Yup. /r/Datahoarder guided me right. Got two of the recommended model of MyBook and shucked them.
This was 2-3 years ago. Disks are still going strong in my NAS.

klangcola , (edited )

You might want to look up SMR vs CMR, and why it matters for NASes. The gist is that cheaper drives are SMR, which work fine mostly, but can time out during certain operations, like a ZFS rebuild after a drive failure.

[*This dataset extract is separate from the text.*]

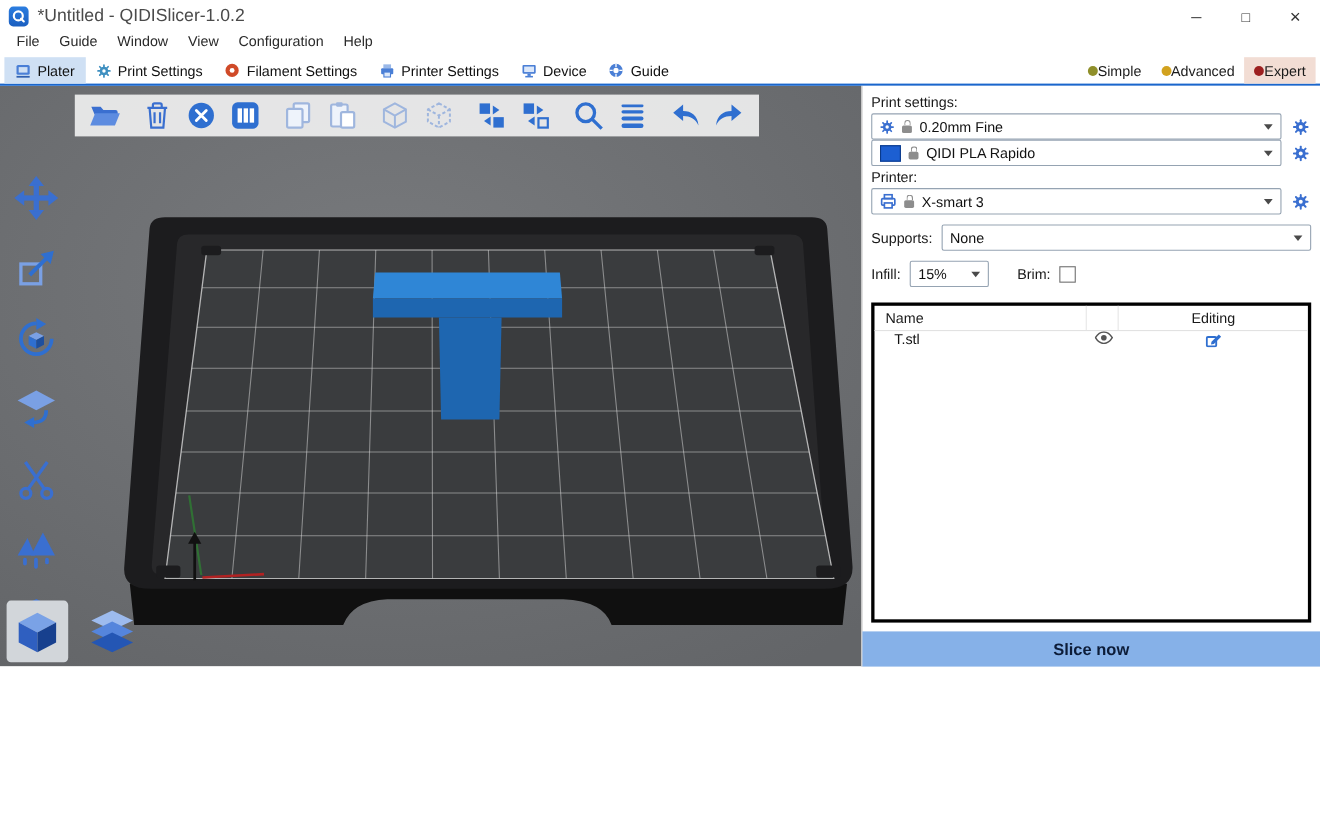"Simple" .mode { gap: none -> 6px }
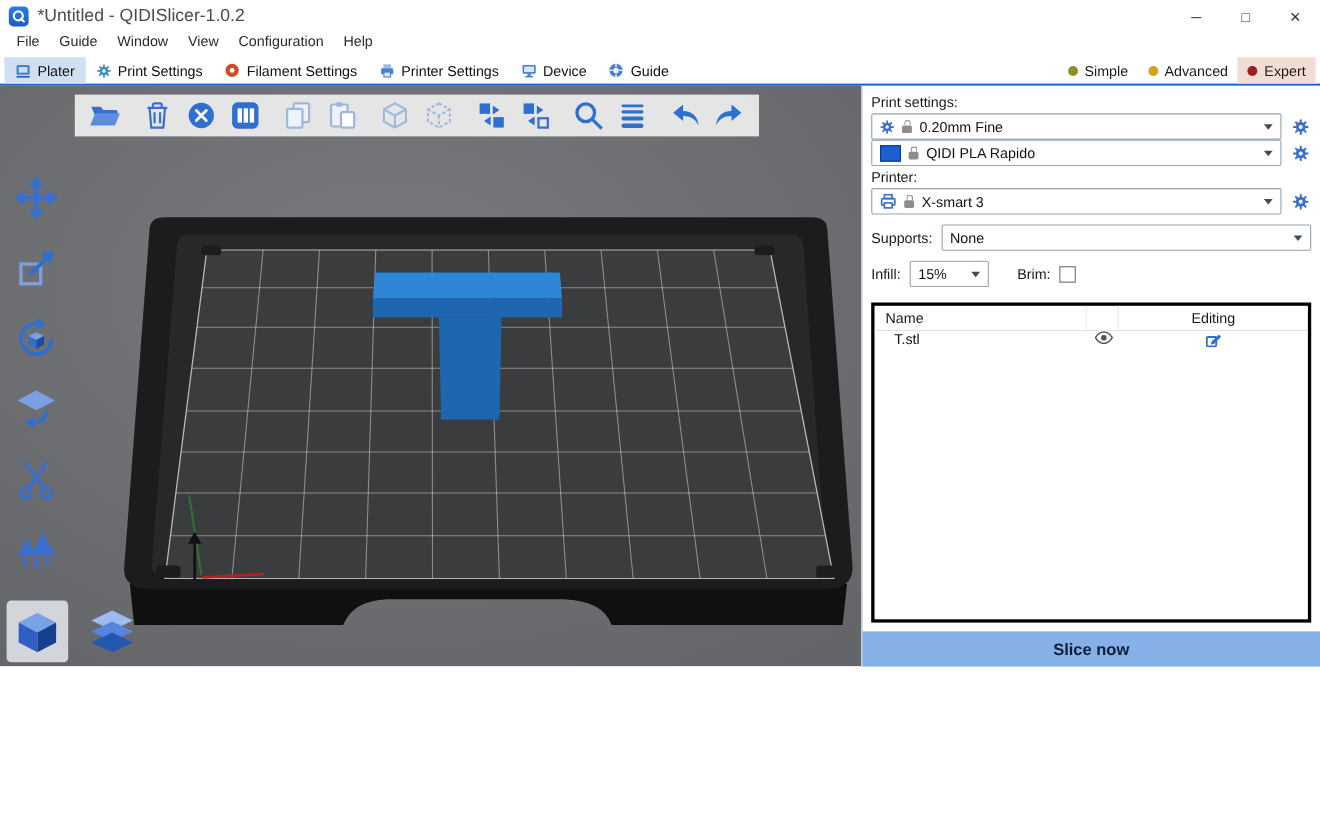"Name" .objects { border: 3px solid #000000 -> 1px solid #000000; flex-direction: column -> none; margin-top: 14px -> 8px }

Sorry don't remember the details, just the conclusion that's it's safer to stay away from SMR for any kind of software RAID

EDIT: also, there was the SMR scandal a few years ago where WD quietly changed their bigger volume WD Red ("NAS") drives to SMR without mentioning it anywhere in the speccs. Obviously a lot of people were not happy to find that their "NAS" branded hard drives were made with a technology that was not suitable for NAS workload. From memory i think it was discovered when someone investigated why their ZFS rebuild kept failing on their new drive.

zorflieg ,

I think I'd buy 2nd hand quality server drivers before I'd shuck.

jjlinux , (edited )

Indeed. That's how I populated my NAS with 3 10TB drives and saved around 120 dollars total, and this was 4 years ago.

These are the ones I got: https://a.co/d/8x58jBY

The only extra thing was disabling the 3v pin, and that was it. Been running rock solid all this time.

Just make sure to research what disks are in the external housings you're planning on getting, as not all drives need to have pins removed/covered.

MonkderDritte , (edited )

I did once. Well, more along the lines of "what did i buy this thing for, can use the HDD as is". The HDD had additional contact points at the bottom. Don't remember if they worked as is and what i did with them.